One of the most common grammar mistakes is using “it’s” in place of “its.” Here is a quick run-down on how and when to use these commonly mixed-up words.

It’s a contraction

“It’s” is a contraction that means “it is.” The apostrophe replaces the space and the missing letter/s of the second word…just as the apostrophe replaces the missing letters in “can’t” (can not) and “don’t”  (do not).

Example: It is a fine day. It’s a fine day.

Its definition is easy to remember

On the other hand, “its” is the possessive form of the word “it.” We add an “s” to the ends of words to indicate that something belongs to someone or something else: hers, his, theirs, ours, etc.

Example: That shoe is hers. The cat licked its paws.

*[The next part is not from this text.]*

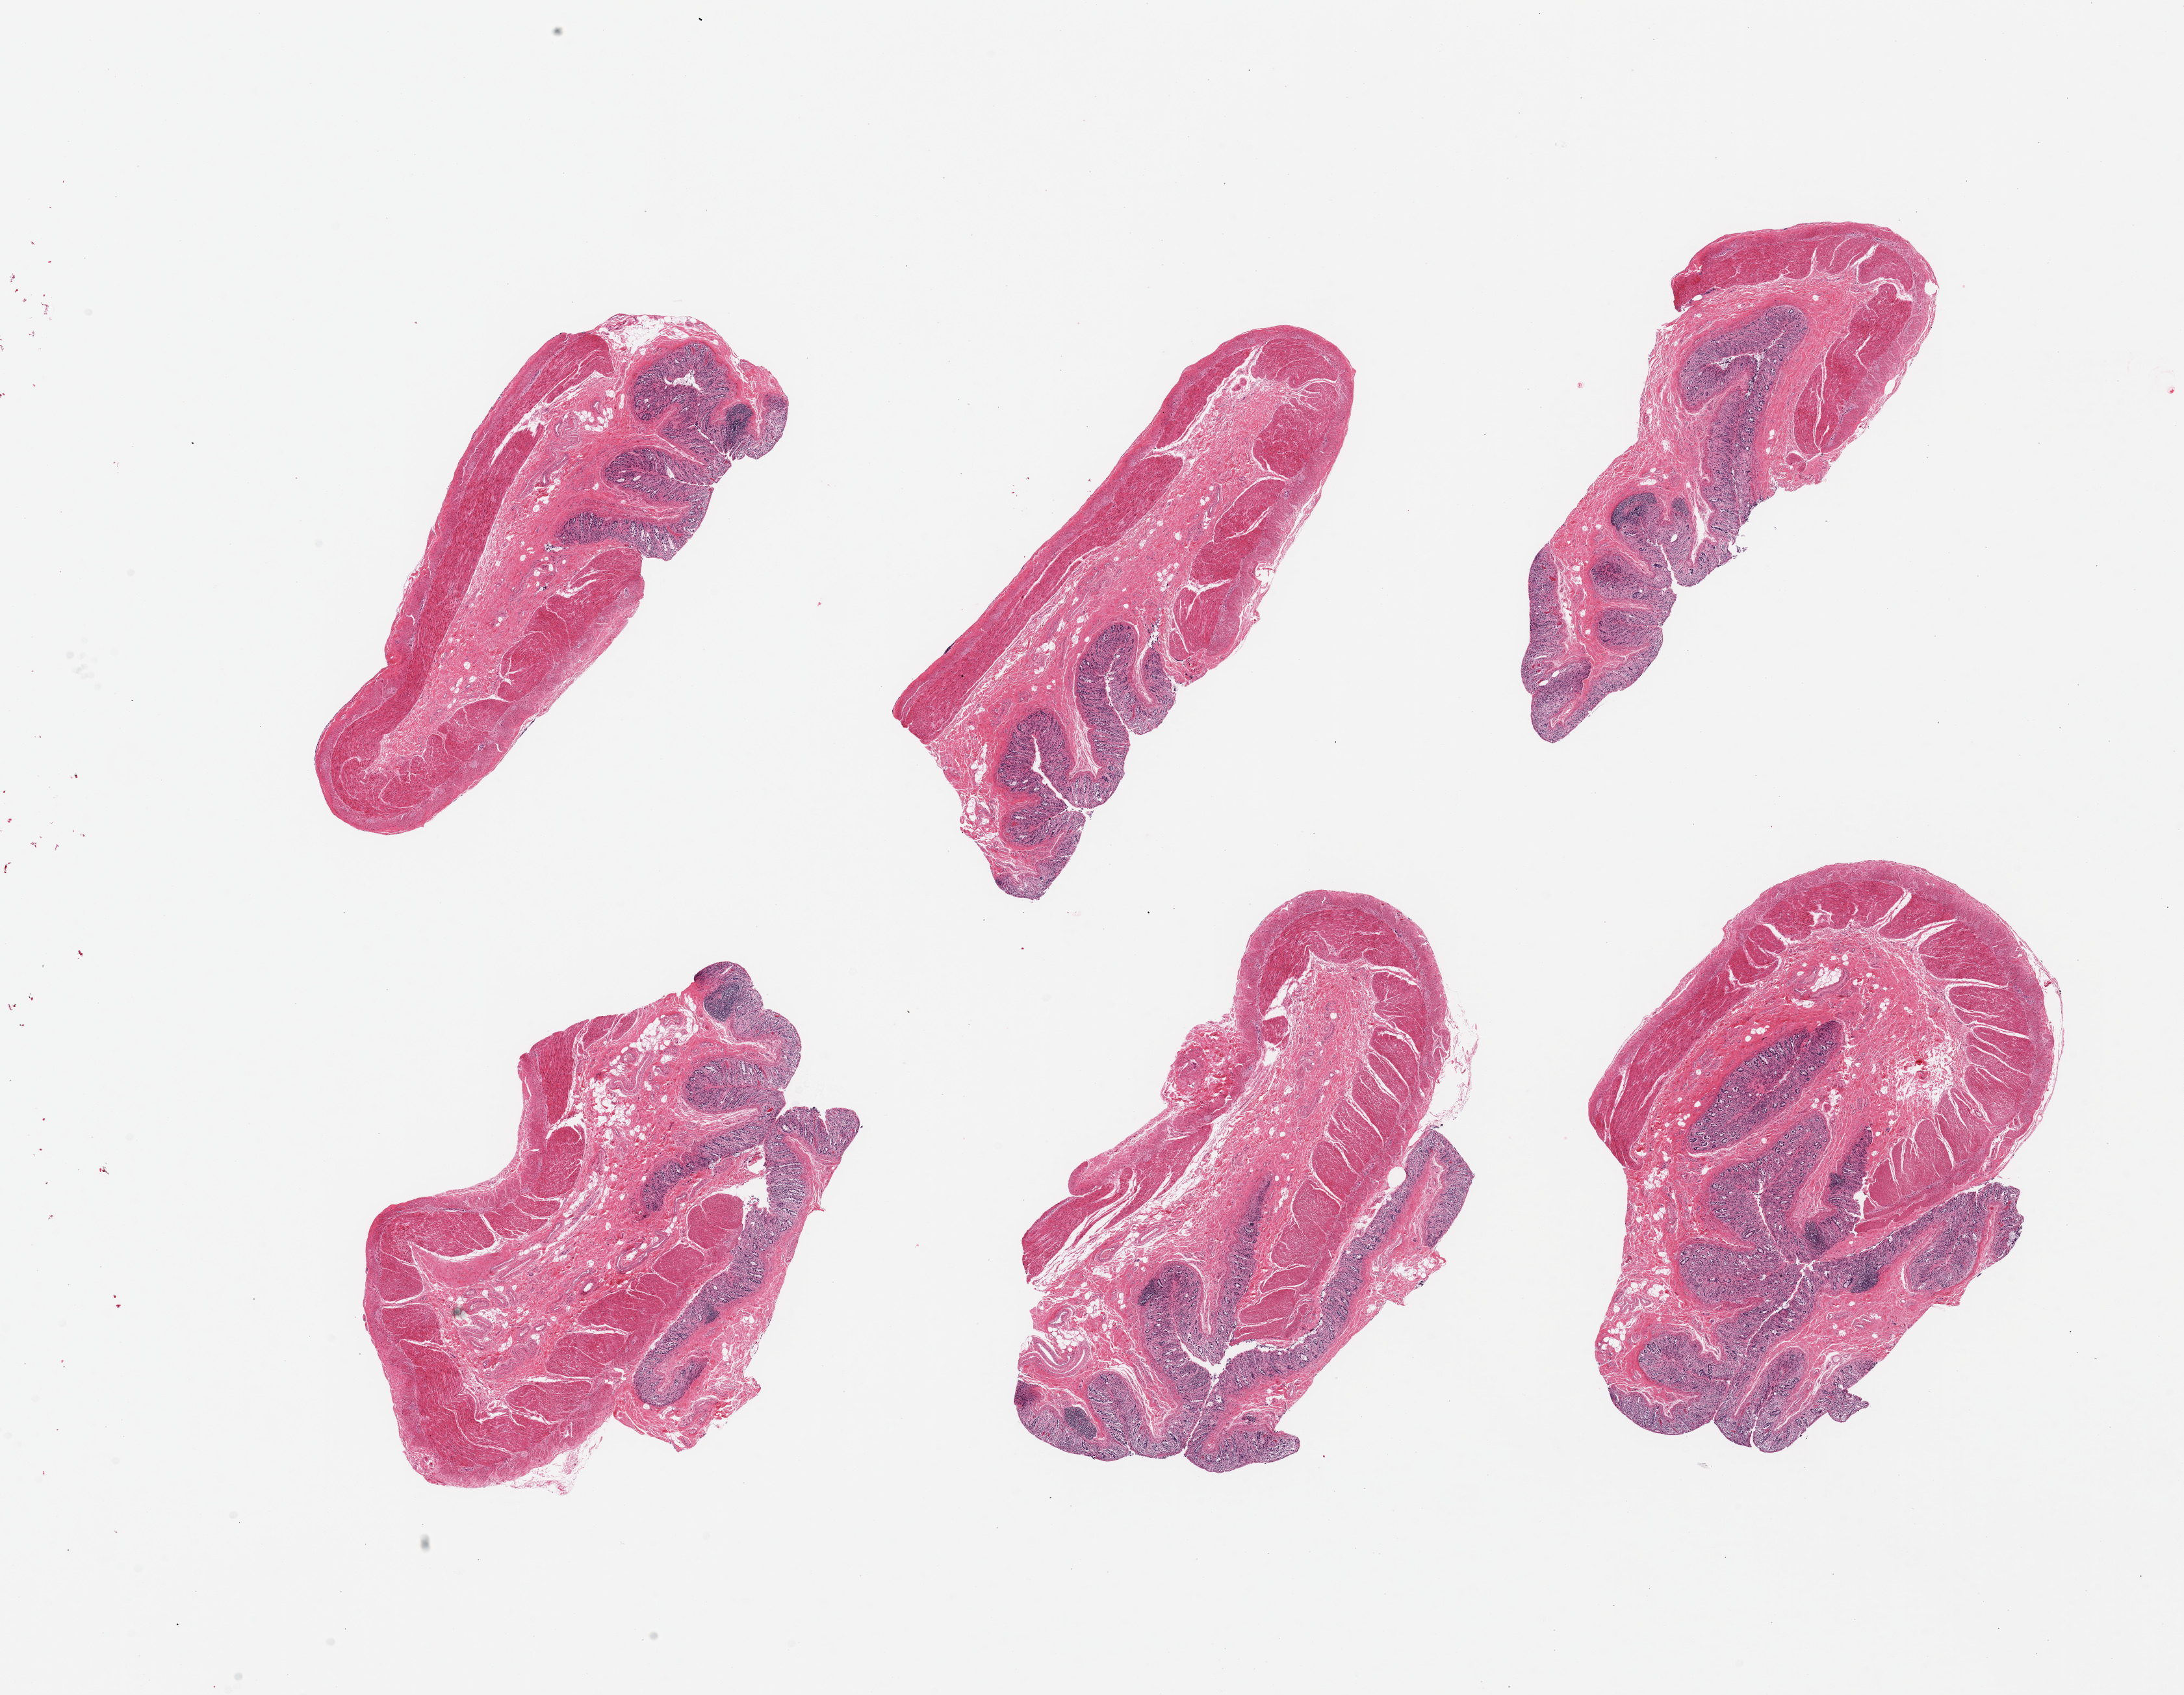
Hematoxylin and eosin (H&E) whole-slide image — shown as a low-resolution overview of the whole scanned area (about 26.6 x 20.6 mm). PAXgene-fixed paraffin-embedded (PFPE) section. Target tissue: transverse colon. Donor tissue sample. Male donor.
• reviewer comment on this tissue sample: 6 pieces, target mucosa up to ~0.4mm, ~20-25% thickness. Glandular elements sloughed, lamina propria only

The confusion arises because we attach ” ‘s ” to names and nouns to make them possessive. “Deanne’s shoes are clean.” “The cat’s paws are dirty.”

It’s  (it is) so tempting to add an apostrophe to “Its paws are dirty.” But don’t!

So the next time you write the three little letters i-t-s, think before you add that apostrophe before the s.

If it’s a contraction, meaning “it is” or “it has,” include the apostrophe.

If its meaning is possessive, then leave it out.